AfD-Politiker in Mecklenburg-Vorpommern vom Betrugsvorwurf freigesprochen
Im norddeutschen Stralsund hat das Amtsgericht einen bemerkenswerten Freispruch gefällt. Der AfD-Landtagskandidat Christian Zorn aus Bergen auf Rügen wurde vom Vorwurf des Betruges bei einer Autoreparatur freigesprochen. Die Staatsanwaltschaft hatte dem Politiker vorgeworfen, im Juni 2023 als Kfz-Mechaniker von einem Kunden 6000 Euro Vorkasse für eine Fahrzeugreparatur angenommen zu haben, ohne die Arbeit auszuführen oder das Geld zurückzuerstatten.
Gericht folgt nicht der Anklage
Das Gericht sah die Beweislage anders als die Anklagebehörde. Nach intensiver Beweisaufnahme mit zwei Entlastungszeugen kam Richter Dirk Simon zu dem Schluss, dass nicht nachweisbar sei, dass Zorn bereits bei Auftragsannahme die betrügerische Absicht gehabt habe. „Nach dem Ergebnis der Beweisaufnahme war nicht feststellbar, dass der Angeklagte bereits bei Auftragsannahme und Empfang der Barbeträge in Höhe von insgesamt 6000 Euro beabsichtigte, die geschuldete Reparatur in seiner damaligen Werkstatt nicht auszuführen“, erklärte der Gerichtssprecher öffentlich.
Der AfD-Politiker hatte vor Gericht angegeben, sich zunächst um die notwendigen Ersatzteile bemüht zu haben. Allerdings erhielt er dann eine Kündigung für seine Werkstatt, was die Reparatur verhinderte. Diese Darstellung überzeugte das Gericht und führte zum Freispruch.
Schwarzlohngeschäft ohne klagbare Ansprüche
Interessant ist die rechtliche Bewertung des Gerichts zu den Zahlungsmodalitäten. Da der Auftraggeber das Geld bar auf die Hand gegeben hatte, handelte es sich nach Ansicht der Richter um ein „klassisches Schwarzlohngeschäft“. Das Gericht stellte klar, dass dem Kunden bei dieser informellen Zahlungsweise bewusst sein musste, dass er gegen Zorn „keine klagbaren Ansprüche“ habe.
Diese Einschätzung des Gerichts wirft ein besonderes Licht auf den Fall. Obwohl der Kunde sein Geld nicht zurückerhielt und das Auto nicht repariert wurde, sah das Gericht keine strafbare Handlung, da die informelle Zahlungsweise rechtliche Konsequenzen hatte.
Weiteres Verfahren läuft noch
Der Fall ist für Christian Zorn jedoch noch nicht vollständig abgeschlossen. Gegen den AfD-Politiker läuft ein weiteres Verfahren vor demselben Amtsgericht Stralsund. Dabei geht es um den Vorwurf, dass Zorn im Jahr 2025 in Bergen ein mangelhaftes Fahrzeug für 6000 Euro verkauft und nach Beanstandungen zur Reparatur zurückgenommen haben soll.

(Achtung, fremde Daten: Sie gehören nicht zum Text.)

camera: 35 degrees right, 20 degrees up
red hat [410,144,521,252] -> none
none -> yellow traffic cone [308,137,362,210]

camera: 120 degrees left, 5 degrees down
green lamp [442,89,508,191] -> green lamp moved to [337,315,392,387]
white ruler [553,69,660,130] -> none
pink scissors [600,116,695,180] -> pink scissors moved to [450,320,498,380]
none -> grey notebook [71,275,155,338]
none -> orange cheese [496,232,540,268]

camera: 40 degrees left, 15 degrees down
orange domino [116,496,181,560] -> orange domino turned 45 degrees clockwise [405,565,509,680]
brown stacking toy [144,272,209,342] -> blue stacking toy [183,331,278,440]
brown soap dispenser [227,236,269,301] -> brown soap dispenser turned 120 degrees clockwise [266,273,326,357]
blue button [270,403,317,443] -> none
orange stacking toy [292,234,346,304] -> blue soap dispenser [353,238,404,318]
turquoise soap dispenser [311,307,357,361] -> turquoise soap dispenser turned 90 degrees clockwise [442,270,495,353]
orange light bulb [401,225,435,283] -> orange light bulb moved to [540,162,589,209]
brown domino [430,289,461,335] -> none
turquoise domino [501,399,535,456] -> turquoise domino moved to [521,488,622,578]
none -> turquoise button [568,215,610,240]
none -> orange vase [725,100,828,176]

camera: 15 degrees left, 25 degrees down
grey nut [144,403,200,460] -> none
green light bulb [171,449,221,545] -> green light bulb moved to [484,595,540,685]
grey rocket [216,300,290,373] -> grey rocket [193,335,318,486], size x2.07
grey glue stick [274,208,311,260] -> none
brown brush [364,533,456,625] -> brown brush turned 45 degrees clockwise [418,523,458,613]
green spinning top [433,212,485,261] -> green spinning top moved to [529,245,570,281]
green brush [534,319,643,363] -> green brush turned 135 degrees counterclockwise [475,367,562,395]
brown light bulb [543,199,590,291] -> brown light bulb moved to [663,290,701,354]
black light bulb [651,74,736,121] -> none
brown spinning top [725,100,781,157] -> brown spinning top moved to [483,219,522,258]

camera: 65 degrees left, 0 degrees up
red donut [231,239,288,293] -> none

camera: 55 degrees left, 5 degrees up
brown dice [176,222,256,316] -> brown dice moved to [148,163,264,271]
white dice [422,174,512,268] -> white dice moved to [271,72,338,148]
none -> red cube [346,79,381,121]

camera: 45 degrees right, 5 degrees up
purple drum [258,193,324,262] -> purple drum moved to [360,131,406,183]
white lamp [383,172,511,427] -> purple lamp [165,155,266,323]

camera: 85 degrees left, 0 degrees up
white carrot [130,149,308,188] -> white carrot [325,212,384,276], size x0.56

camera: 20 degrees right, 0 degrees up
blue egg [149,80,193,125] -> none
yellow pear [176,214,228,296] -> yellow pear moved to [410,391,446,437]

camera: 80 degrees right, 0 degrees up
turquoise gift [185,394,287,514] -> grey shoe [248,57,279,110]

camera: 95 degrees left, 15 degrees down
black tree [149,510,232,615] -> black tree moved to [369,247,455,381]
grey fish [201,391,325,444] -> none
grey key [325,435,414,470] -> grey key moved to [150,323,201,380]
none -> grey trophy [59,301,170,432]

Der Käufer habe weder das reparierte Fahrzeug noch den Kaufpreis zurückerhalten, so die Vorwürfe. Dieses Verfahren ist noch nicht abgeschlossen und wird separat verhandelt. Für die AfD in Mecklenburg-Vorpommern bedeutet der aktuelle Freispruch jedoch zunächst eine Entlastung in einem öffentlich gewordenen Fall.
Die politischen Implikationen dieses Gerichtsverfahrens bleiben abzuwarten, insbesondere im Hinblick auf die anstehenden Landtagswahlen und die Kandidatur von Christian Zorn. Der Freispruch entlastet den Politiker zwar strafrechtlich, die Umstände des Schwarzlohngeschäfts werfen jedoch Fragen auf.